Io non vò sotto un tanto capitano
Temer di questa putta, e infame Dea.
Ei pur la ferì già di propria mano,
Quando ella aiuto dar volle ad Enea.
Con questo dir superbo, empio, e profano
L’odio risuscitò, ch’ella n’havea,
Agmone, e fè co ’l suo dire importuno:
Ch’ella del suo mal dir punì più d’uno.
Mentre io con molti dolcemente il voglio
Riprender del suo dir troppo spietato,
E mostrar, c’huom non dee con tanto orgoglio
Verso i celesti Dei mostrarsi irato;
Ma che del suo fallire habbia cordoglio,
E chieda à lei perdon del suo peccato:
Dal mio navilio in guisa il vidi torsi,
Che non so, s’io me ’l creda, e pur lo scorsi.
Cerca egli con parlar non meno altero
La voce alzar contra il Ciprigno Nume,
Ma non odo il parlar suo proprio, e vero;
E mentre io tengo in lui ben fiso il lume,
M’accorgo del color contrario al nero
La barba, e ’l crin di lui cangiarsi in piume:
Il manto intorno à lui tutto vien bianco,
Tutto gli arma di piume il petto, e ’l fianco.
De la Ciprigna Dea l’aspra vendetta
A la figura humana ogni hor più noce.
La penna al braccio vien, che ’l volo affretta,
E che in aria il sostien lieve, e veloce.
S’allunga il collo, e la fa più stretta
Al cibo, al respirare, et à la voce.
La bocca forma anchora il duro rostro,
Poi vola augello intorno al legno nostro.
Mentre ch’à novo augello alzo le ciglia,
E che pien di stupor stommi à vedere,
E Lico più d’ogn’un si maraviglia,
Che co ’l cangiato Agmon fu d’un parere;
Veggio, ch’anch’ei la stessa forma piglia,
E con l’ale và via snelle, e leggiere.
Stupido io ’l mostro, e questo addito, e quello,
E ’n tanto Ida, e Nitreo vien anche augello.

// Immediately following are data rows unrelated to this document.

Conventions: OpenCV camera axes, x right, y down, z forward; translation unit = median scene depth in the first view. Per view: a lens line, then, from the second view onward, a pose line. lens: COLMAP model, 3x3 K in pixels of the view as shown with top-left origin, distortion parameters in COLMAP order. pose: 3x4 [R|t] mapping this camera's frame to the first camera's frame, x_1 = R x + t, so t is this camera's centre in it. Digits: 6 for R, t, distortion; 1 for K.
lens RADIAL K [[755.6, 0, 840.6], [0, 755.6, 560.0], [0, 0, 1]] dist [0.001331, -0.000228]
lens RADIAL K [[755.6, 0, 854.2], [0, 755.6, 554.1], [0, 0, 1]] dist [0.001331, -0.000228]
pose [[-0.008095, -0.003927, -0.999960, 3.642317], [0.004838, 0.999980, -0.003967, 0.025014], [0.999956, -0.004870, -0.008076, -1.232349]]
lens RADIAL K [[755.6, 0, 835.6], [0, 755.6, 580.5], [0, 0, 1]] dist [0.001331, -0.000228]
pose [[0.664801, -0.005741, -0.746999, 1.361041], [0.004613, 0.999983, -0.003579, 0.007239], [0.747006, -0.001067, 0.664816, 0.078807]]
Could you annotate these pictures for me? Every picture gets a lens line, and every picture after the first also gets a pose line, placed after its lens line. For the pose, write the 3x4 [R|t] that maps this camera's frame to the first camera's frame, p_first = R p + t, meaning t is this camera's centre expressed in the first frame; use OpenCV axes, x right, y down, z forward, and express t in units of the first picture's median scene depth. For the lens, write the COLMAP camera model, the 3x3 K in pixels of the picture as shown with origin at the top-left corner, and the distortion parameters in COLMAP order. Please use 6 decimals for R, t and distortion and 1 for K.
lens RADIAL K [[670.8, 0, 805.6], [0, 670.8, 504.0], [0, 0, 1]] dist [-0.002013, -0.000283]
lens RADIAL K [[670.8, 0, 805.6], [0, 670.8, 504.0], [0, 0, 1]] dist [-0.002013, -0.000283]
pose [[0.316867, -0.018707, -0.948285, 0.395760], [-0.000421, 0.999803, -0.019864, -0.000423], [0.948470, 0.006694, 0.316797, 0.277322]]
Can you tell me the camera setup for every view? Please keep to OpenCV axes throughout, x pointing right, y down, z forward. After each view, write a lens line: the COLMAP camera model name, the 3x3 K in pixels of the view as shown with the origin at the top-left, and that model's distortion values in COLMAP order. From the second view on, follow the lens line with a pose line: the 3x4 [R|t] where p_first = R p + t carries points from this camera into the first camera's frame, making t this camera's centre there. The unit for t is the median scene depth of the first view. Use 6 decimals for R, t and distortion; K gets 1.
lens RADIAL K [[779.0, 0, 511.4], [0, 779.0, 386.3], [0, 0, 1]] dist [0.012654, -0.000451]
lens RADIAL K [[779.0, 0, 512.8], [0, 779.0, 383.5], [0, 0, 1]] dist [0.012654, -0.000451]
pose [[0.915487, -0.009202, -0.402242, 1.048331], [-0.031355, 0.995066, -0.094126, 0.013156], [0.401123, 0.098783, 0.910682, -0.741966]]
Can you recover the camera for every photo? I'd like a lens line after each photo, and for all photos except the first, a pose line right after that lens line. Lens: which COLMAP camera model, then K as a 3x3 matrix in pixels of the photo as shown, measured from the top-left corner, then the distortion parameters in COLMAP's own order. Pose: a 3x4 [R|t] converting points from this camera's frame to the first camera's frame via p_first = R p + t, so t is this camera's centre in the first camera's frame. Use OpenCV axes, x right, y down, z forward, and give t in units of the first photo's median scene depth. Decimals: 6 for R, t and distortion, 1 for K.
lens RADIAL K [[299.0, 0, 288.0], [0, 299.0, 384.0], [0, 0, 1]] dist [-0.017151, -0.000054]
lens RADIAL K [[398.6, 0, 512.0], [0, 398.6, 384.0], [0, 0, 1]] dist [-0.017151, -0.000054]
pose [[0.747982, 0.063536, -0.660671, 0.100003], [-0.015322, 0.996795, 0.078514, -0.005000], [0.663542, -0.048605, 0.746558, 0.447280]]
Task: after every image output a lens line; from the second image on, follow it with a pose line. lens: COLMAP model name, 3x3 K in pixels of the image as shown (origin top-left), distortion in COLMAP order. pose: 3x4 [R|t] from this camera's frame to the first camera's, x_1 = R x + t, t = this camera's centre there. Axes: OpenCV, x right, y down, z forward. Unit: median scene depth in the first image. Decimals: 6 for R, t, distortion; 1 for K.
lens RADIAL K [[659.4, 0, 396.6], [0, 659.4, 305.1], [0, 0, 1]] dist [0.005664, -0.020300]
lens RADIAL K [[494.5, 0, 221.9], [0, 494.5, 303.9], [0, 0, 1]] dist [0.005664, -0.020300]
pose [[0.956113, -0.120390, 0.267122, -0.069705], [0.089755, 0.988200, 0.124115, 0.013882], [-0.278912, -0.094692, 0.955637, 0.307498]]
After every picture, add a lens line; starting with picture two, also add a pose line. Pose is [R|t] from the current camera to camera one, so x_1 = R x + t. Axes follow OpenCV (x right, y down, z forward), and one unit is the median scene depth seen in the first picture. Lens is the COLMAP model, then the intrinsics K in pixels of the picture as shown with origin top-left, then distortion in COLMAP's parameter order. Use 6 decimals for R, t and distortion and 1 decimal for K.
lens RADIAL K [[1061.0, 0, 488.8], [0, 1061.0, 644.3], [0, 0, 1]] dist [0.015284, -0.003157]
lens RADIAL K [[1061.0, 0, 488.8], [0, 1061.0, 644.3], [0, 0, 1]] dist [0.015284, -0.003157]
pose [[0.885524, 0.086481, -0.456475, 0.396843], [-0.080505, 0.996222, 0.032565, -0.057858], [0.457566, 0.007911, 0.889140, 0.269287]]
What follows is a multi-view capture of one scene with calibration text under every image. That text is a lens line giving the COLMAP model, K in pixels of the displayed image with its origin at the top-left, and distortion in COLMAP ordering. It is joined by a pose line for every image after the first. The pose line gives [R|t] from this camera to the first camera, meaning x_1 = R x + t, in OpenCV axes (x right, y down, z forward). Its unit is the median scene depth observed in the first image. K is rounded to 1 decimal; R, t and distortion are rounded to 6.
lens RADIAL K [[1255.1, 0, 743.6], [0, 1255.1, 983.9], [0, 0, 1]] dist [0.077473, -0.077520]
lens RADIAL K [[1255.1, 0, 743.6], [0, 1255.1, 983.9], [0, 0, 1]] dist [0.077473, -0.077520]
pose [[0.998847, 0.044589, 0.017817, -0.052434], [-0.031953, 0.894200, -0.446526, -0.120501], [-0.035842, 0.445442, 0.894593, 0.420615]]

Si cangia poi Rethenore, et Abante.
In somma ogn’un de’ miei, che fu conforme
D’opinione à quel primo arrogante,
Vidi andarsene à vol sott’altre forme.
M’inchino, e con parole humili, e sante,
Perche gli altri la Dea non mi trasforme,
Mando preghiere à lei con pura fede,
Che de gli altri miei Greci habbia mercede.
Se brami di saper forse qual sorte
D’augelli fece il mio popol maligno;
Sembra l’augel, che canta anzi la morte,
Cigno non è, ma ben simile al Cigno.
Hor s’io fra tanto mal con poca corte
Il Venereo flagello hebbi benigno,
Non voglio andar contra il suo figlio Enea,
E far di novo irar la Cipria Dea.
Genero al fin da Dauno io fui raccolto
Dopo tante fatiche, e tanti affanni.
Si ch’ostinato esser non voglio, e stolto,
Ne mandar le mie genti à Frigij danni.
Ch’io non gli vò veder sott’altro volto
Batter simili al Cigno in aria i vanni;
Non vò più, che i Venerei aspri flagelli
Gli faccian restar morti, overo augelli.
Si ch’appresso al Signor, ch’à me ti manda,
Opra, che in questo affar m’habbia scusato,
S’io no ’l compiaccio in quel, che mi dimanda,
Che far più non mi voglio il cielo irato.
L’ambasciador, poi che la sua dimanda
Non fece frutto alcun, tolse comiato.
Verso i campi Messapij il camin tenne,
Dove una maraviglia avenne.
Un’antro oscuro in quel sito si scorge,
Che goccia d’ogn’intorno, e forma un fonte,
Ch’à quello Dio biforme albergo porge,
Che due corna di capra ha ne la fronte.
Le Ninfe già per l’acqua, che vi sorge,
Solean lasciar la selva, il piano, e ’l monte
Su ’l mezzo giorno, e fresco essendo il loco,
Vi facean più d’un ballo, e più d’un gioco.